(Page images and extracted text)
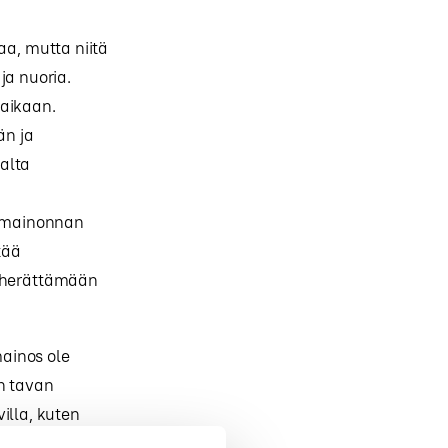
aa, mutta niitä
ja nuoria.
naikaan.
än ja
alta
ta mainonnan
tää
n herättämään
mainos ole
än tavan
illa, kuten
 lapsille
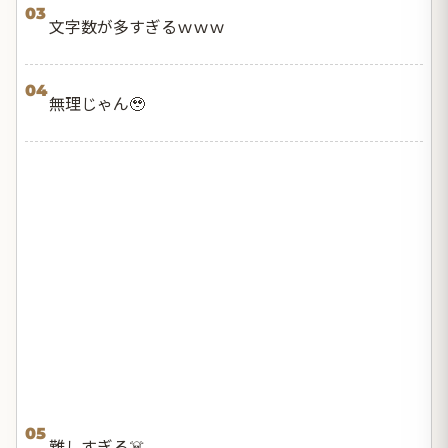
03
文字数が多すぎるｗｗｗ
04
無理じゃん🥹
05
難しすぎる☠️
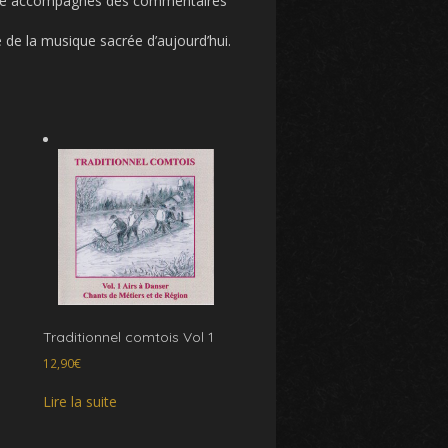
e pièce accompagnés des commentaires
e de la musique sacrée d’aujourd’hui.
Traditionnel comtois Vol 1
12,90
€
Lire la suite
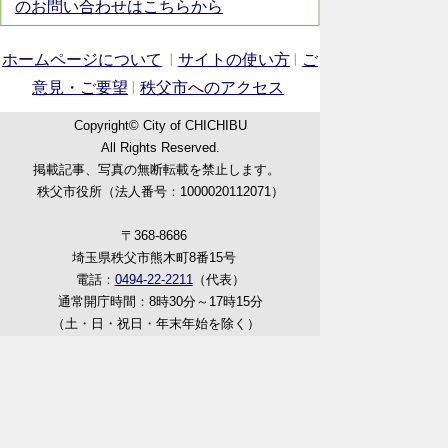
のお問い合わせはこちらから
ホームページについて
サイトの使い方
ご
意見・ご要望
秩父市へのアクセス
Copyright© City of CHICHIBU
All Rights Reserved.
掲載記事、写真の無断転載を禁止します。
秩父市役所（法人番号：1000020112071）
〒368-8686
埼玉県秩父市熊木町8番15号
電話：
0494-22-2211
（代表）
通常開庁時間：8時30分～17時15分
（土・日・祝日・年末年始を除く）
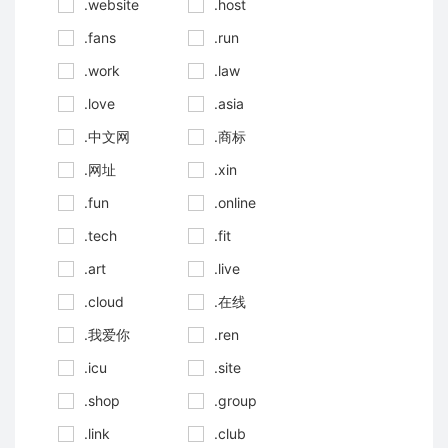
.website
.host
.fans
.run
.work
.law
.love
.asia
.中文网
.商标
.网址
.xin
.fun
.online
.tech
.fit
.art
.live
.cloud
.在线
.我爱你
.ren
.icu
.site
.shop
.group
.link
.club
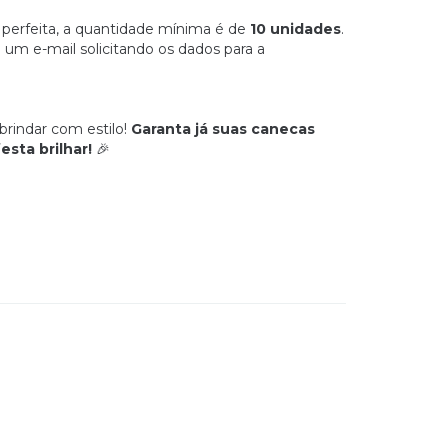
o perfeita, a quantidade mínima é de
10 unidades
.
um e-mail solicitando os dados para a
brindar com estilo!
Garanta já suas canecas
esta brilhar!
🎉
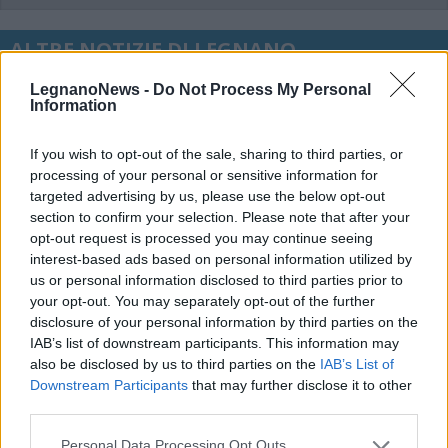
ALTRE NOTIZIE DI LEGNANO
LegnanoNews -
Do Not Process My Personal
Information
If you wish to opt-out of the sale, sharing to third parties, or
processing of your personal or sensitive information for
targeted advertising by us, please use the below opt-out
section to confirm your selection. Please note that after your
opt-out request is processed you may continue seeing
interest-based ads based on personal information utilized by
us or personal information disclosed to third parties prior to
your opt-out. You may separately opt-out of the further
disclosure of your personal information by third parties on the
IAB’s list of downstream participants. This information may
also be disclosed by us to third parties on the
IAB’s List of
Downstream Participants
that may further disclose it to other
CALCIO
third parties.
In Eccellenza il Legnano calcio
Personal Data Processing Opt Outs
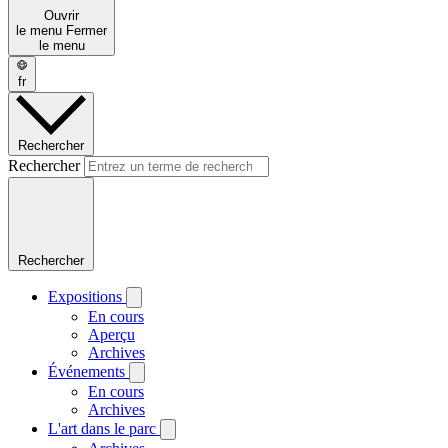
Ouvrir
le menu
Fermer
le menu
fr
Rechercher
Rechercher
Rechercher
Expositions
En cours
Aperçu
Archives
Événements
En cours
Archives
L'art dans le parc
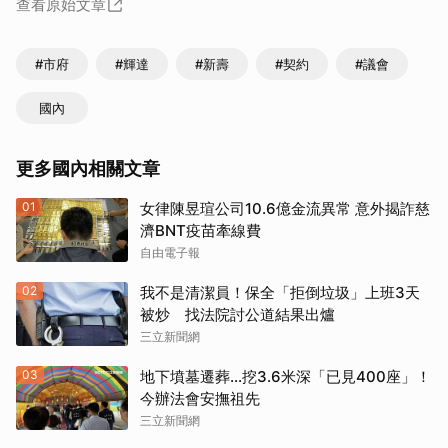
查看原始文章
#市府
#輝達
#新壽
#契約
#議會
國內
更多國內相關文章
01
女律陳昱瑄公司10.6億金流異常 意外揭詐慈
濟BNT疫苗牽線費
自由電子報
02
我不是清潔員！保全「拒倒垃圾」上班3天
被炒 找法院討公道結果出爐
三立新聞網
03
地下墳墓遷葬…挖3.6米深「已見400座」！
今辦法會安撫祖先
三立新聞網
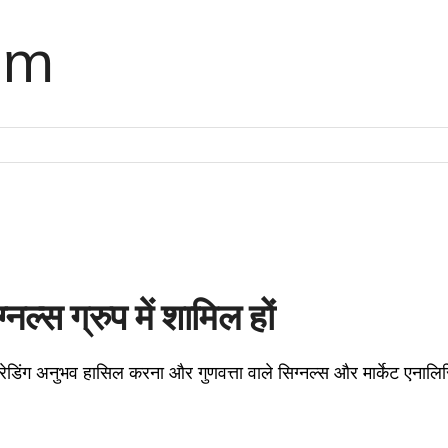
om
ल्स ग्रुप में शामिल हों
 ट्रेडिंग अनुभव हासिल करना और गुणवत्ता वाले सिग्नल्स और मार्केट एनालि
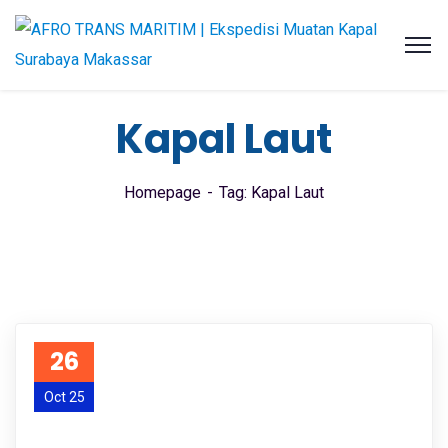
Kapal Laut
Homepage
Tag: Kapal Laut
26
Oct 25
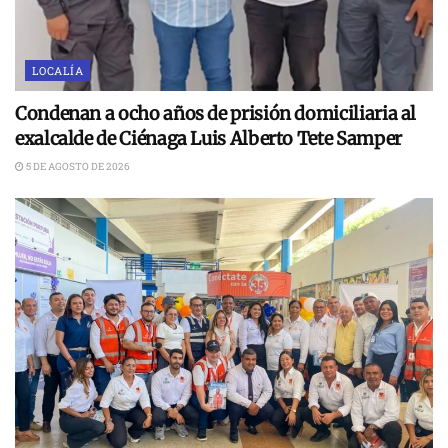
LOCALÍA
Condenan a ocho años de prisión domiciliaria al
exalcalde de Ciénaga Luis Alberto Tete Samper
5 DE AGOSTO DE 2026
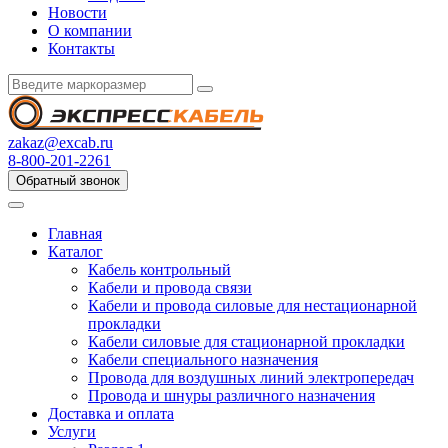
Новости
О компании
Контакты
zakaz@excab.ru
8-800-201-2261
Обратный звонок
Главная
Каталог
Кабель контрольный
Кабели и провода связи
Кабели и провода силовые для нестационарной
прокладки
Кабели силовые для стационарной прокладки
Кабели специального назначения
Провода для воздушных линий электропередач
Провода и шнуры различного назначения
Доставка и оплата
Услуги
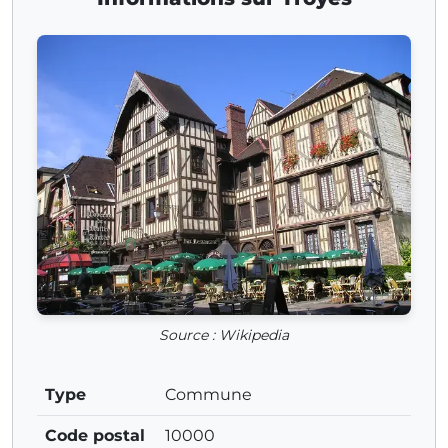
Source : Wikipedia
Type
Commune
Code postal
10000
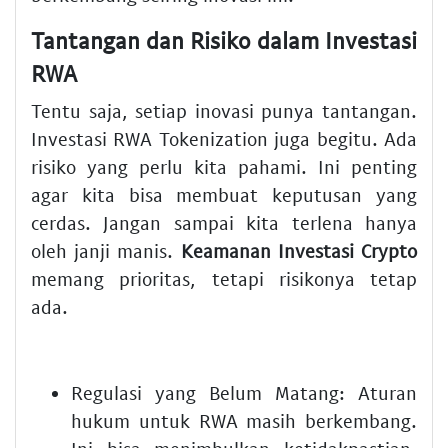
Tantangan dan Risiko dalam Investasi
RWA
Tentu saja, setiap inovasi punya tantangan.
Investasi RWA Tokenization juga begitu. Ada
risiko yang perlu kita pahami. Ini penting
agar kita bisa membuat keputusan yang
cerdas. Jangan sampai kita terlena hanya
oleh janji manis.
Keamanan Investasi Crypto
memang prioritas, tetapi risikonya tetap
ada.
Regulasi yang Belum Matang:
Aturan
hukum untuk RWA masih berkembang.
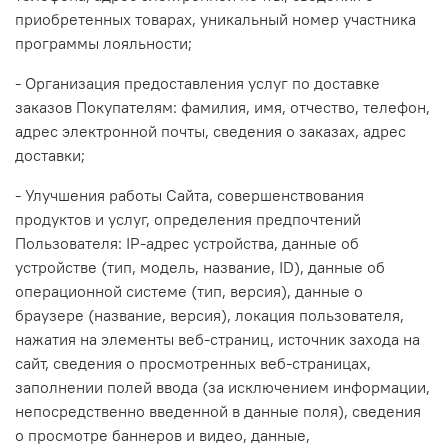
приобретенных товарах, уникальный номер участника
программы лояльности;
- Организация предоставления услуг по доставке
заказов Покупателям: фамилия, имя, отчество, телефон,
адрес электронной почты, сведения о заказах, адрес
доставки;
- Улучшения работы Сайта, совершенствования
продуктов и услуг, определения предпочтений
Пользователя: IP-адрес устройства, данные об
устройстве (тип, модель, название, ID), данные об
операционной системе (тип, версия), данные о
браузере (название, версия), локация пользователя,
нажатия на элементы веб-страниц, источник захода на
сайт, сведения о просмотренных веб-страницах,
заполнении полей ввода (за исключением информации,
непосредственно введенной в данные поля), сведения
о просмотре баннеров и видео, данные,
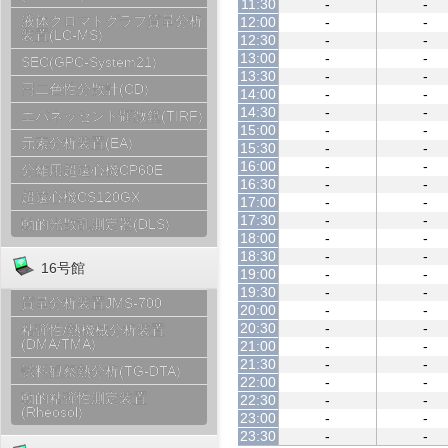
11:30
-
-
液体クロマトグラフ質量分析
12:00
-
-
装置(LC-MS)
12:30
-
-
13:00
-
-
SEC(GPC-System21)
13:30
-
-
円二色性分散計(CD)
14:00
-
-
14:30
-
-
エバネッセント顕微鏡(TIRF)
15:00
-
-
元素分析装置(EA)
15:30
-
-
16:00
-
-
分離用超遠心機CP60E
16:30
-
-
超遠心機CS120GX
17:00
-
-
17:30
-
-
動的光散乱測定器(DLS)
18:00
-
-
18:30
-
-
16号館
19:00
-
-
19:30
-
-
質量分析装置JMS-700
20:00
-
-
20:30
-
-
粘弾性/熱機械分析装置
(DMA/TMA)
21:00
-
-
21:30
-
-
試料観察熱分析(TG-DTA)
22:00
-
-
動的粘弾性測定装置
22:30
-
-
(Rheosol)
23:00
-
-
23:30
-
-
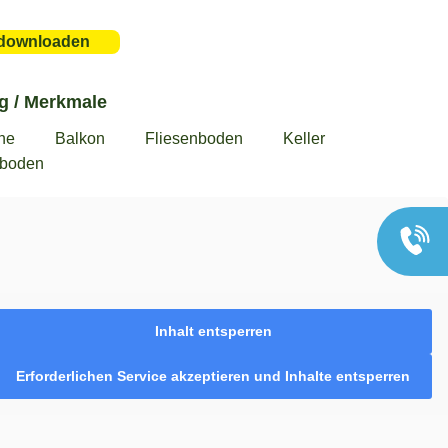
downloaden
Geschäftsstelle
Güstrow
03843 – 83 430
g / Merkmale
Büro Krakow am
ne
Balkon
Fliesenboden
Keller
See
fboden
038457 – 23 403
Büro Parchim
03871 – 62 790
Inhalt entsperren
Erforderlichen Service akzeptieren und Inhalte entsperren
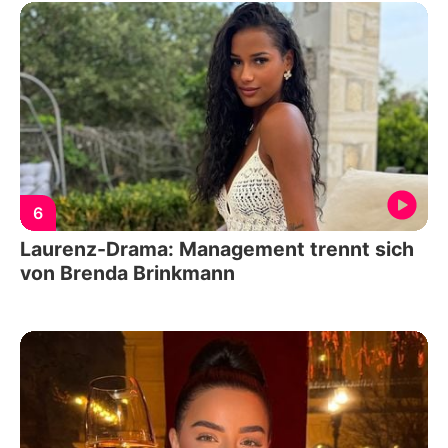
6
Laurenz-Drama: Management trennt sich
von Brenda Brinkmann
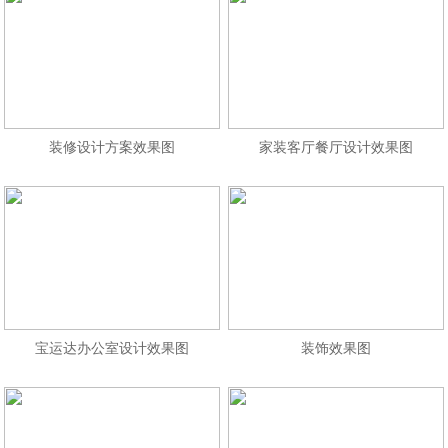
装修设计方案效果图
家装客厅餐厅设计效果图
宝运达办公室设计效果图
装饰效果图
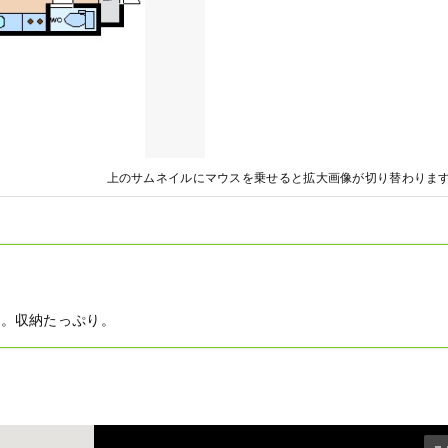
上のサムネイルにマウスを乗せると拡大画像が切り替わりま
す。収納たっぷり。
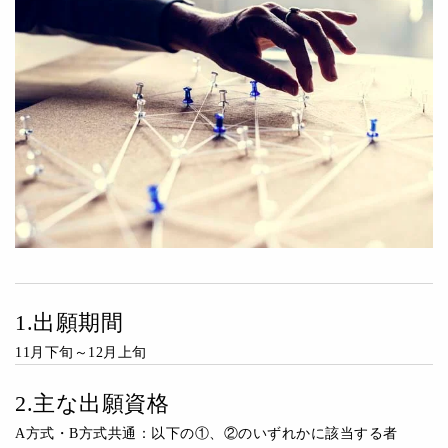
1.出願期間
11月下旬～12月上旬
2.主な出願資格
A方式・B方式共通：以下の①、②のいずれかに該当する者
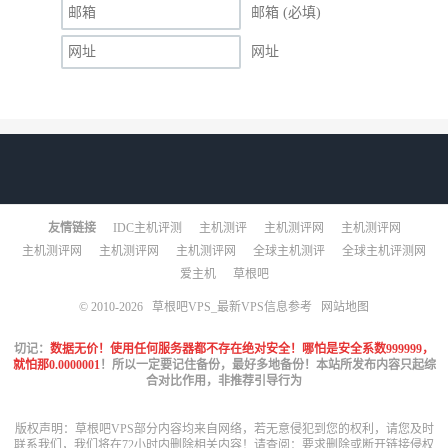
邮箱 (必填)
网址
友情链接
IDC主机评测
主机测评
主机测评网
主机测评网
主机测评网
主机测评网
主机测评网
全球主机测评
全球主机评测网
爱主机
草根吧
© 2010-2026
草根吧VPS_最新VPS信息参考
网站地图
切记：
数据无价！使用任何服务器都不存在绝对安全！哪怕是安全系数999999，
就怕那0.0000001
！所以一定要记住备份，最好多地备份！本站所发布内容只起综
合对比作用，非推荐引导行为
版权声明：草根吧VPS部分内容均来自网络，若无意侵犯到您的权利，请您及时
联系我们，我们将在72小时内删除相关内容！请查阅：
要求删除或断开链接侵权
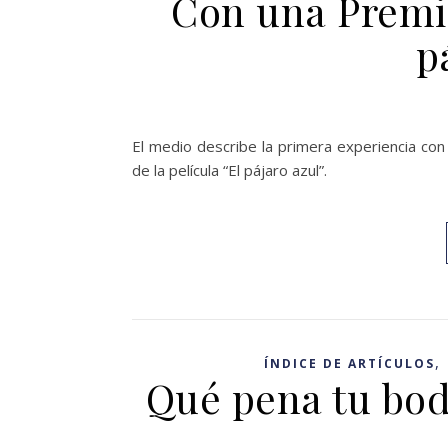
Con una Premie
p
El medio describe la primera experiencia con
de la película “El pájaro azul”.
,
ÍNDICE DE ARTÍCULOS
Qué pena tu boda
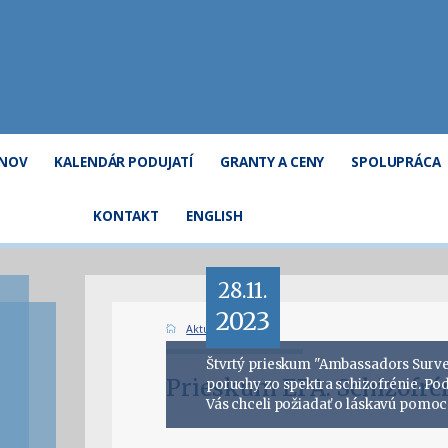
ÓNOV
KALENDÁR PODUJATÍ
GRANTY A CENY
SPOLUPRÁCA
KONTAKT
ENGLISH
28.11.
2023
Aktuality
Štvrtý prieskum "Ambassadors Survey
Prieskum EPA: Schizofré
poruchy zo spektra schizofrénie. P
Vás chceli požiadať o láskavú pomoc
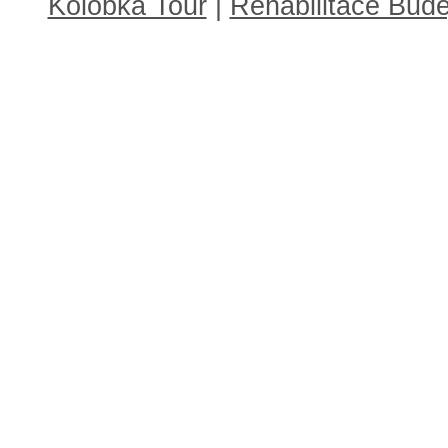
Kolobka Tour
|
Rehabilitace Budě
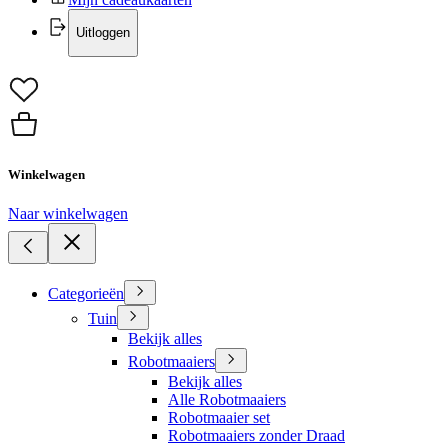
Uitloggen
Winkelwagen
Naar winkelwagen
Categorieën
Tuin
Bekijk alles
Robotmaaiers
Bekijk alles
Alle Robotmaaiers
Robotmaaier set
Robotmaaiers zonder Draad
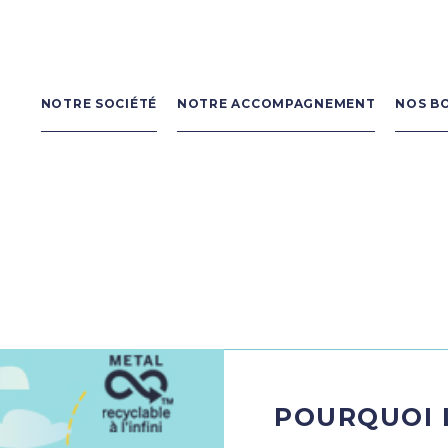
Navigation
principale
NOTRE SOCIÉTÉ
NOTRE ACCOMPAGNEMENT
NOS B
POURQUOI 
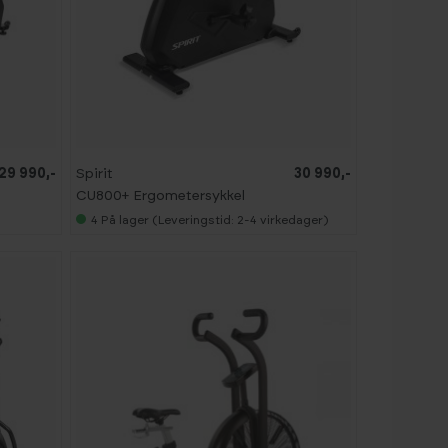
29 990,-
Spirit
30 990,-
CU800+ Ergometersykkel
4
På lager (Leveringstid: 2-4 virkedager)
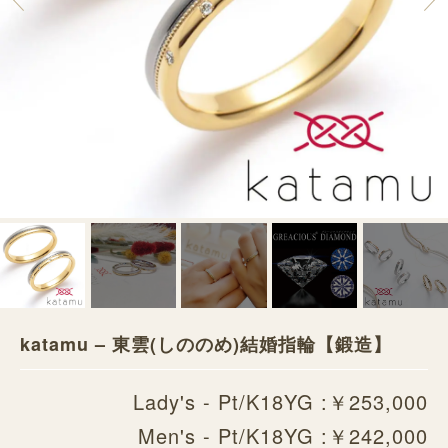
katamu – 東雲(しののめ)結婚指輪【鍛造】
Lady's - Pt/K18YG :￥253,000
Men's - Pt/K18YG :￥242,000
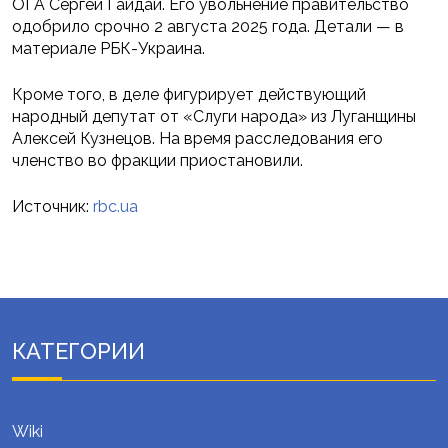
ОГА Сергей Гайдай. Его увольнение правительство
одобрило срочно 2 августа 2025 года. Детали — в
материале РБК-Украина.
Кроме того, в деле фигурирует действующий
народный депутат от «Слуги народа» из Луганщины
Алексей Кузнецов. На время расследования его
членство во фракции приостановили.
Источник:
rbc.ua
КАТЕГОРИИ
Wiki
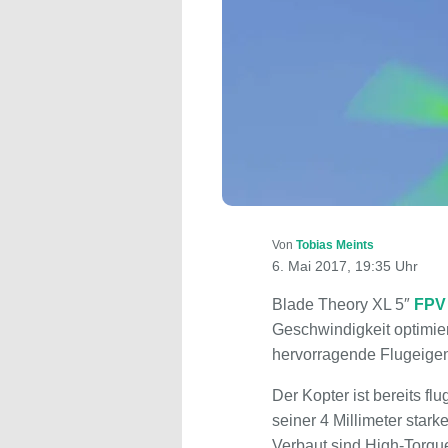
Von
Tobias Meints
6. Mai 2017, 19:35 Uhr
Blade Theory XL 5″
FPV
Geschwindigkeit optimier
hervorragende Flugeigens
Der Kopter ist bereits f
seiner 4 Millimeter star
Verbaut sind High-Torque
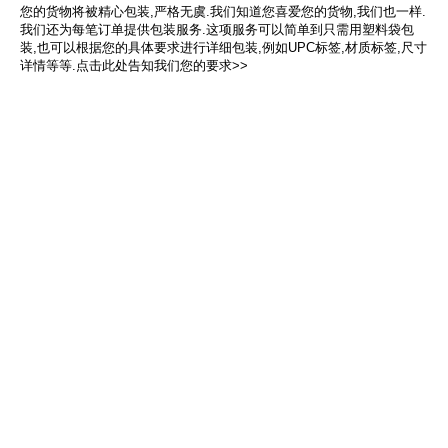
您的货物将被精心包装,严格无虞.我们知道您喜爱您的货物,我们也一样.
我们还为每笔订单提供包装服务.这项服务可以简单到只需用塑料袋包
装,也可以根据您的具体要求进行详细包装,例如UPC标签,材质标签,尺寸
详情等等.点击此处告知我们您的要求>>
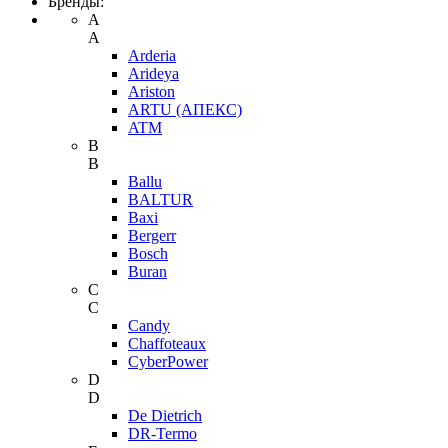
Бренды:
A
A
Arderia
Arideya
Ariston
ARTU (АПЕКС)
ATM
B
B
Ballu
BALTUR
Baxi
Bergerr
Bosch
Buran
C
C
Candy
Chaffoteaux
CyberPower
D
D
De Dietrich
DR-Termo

Assignment
Starting at the line above with "brindar com estilo!", output every line exactly up to and including the line with "Провода для воздушных линий электропередач", but none of the pictures.

Problem solution
brindar com estilo!
Garanta já suas canecas
esta brilhar!
🎉
ALTRE NOTIZIE DI LEGNANO
LegnanoNews -
Do Not Process My Personal
Information
If you wish to opt-out of the sale, sharing to third parties, or
processing of your personal or sensitive information for
targeted advertising by us, please use the below opt-out
section to confirm your selection. Please note that after your
opt-out request is processed you may continue seeing
interest-based ads based on personal information utilized by
us or personal information disclosed to third parties prior to
your opt-out. You may separately opt-out of the further
disclosure of your personal information by third parties on the
IAB’s list of downstream participants. This information may
also be disclosed by us to third parties on the
IAB’s List of
Downstream Participants
that may further disclose it to other
CALCIO
third parties.
In Eccellenza il Legnano calcio
Personal Data Processing Opt Outs
Ouvrir
le menu
Fermer
le menu
fr
Rechercher
Rechercher
Rechercher
Expositions
En cours
Aperçu
Archives
Événements
En cours
Archives
L'art dans le parc
查看原始文章
#市府
#輝達
#新壽
#契約
#議會
國內
更多國內相關文章
01
女律陳昱瑄公司10.6億金流異常 意外揭詐慈
濟BNT疫苗牽線費
自由電子報
02
我不是清潔員！保全「拒倒垃圾」上班3天
被炒 找法院討公道結果出爐
三立新聞網
03
地下墳墓遷葬…挖3.6米深「已見400座」！
今辦法會安撫祖先
三立新聞網
om
ल्स ग्रुप में शामिल हों
 ट्रेडिंग अनुभव हासिल करना और गुणवत्ता वाले सिग्नल्स और मार्केट एनालि
Kapal Laut
Homepage
Tag: Kapal Laut
26
Oct 25
LOCALÍA
Condenan a ocho años de prisión domiciliaria al
exalcalde de Ciénaga Luis Alberto Tete Samper
5 DE AGOSTO DE 2026
Новости
О компании
Контакты
zakaz@excab.ru
8-800-201-2261
Обратный звонок
Главная
Каталог
Кабель контрольный
Кабели и провода связи
Кабели и провода силовые для нестационарной
прокладки
Кабели силовые для стационарной прокладки
Кабели специального назначения
Провода для воздушных линий электропередач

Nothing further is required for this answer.